Give chicken schnitzel a Japanese-inspired twist by serving it with a killer katsu sauce and crisp radish slaw. It's a crowd-pleasing combo that's surprisingly carb smart. Prepare for repeat requests!
This recipe is under 650kcal per serving.
Always read product labels for the most up-to-date allergen information. Visit hellofresh.co.nz/foodinfo for allergen and ingredient information. If you have received a substitute ingredient, please be aware allergens may have changed
2
radish
1
carrot
1
pear
1 packet
chicken breast
1 sachet
Garlic & Herb Seasoning
1 packet
panko breadcrumbs
(Contains Gluten; )
1 packet
Shredded Cabbage Mix
1 packet
Japanese Dressing
(Contains Sesame, Soy; )
1 packet
Katsu Paste
(May be present Gluten, Egg, Fish, Milk, Sesame, Soy, Almond, Brazil Nut, Cashew, Hazelnut, Macadamia, Pecan, Pistachio, Walnut, Pine Nut. )
olive oil
1 tbs
plain flour
(Contains Gluten; )
1
eggs
(Contains Egg; )
20 g
butter
(Contains Milk; )
2 tsp
brown sugar
¼ cup
water
• Thinly slice radish. Grate carrot. Thinly slice pear into sticks. • Place chicken breast between two sheets of baking paper. Pound with a meat mallet or rolling pin until an even thickness, about 1cm-thick.
• In a shallow bowl, add sweet soy seasoning. In a second shallow bowl, whisk the egg. In a third shallow bowl, add panko breadcrumbs. • Coat chicken first in the spice mixture, then the egg and finally in the breadcrumbs. Transfer to a plate. • Heat a large frying pan over medium-high heat with enough olive oil to coat the base. Cook crumbed chicken in batches, until golden and cooked through, 2-4 minutes each side. Transfer to a paper towel-lined plate.
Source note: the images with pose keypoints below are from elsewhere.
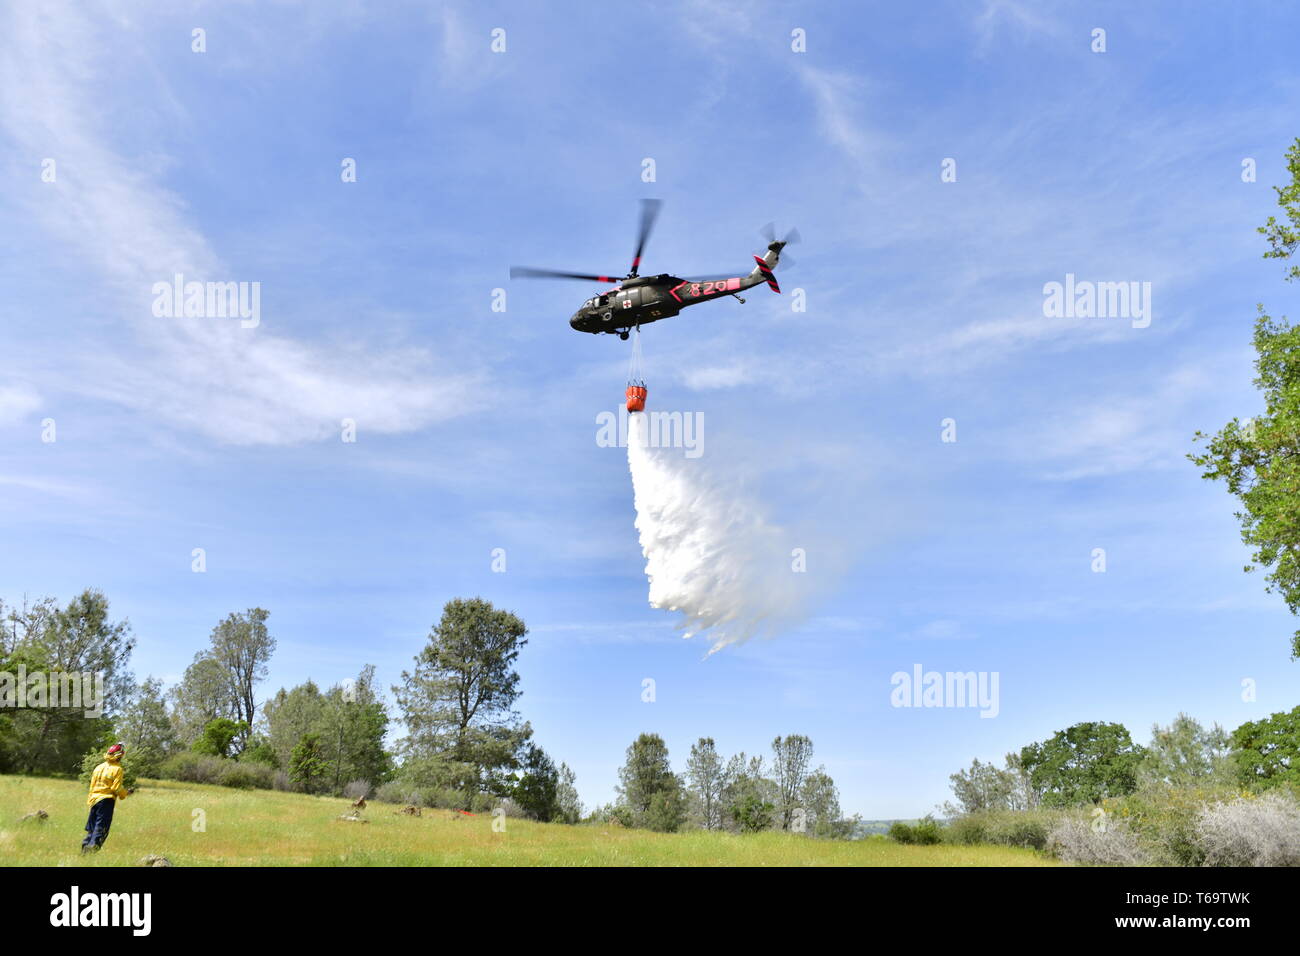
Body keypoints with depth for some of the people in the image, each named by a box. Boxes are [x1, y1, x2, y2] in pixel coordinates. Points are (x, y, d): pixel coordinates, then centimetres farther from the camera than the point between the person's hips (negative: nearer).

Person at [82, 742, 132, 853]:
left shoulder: (99, 767, 11)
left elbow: (92, 785, 14)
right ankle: (93, 846, -17)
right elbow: (117, 788, -13)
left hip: (94, 799, 6)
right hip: (107, 800, -6)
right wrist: (126, 793, 5)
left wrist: (89, 800, 23)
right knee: (101, 827, -4)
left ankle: (85, 847, 14)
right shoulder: (117, 769, -9)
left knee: (91, 828, 15)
TIP: Add extra oil if needed so the schnitzel doesn't stick to the pan! TIP: Chicken is cooked through when it's no longer pink inside.
• While the chicken is cooking, combine radish, pear, carrot, shredded cabbage mix, Japanese dressing and a drizzle of olive oil in a large bowl. Season. • Wipe out the frying pan, then return to medium-high heat. Cook katsu paste, the butter, brown sugar and the water, stirring, until slightly reduced, 1-2 minutes. Remove from heat.
• Slice Japanese-style chicken schnitzel. • Divide chicken schnitzel and radish slaw between plates. • Drizzle katsu sauce over schnitzel to serve. Enjoy!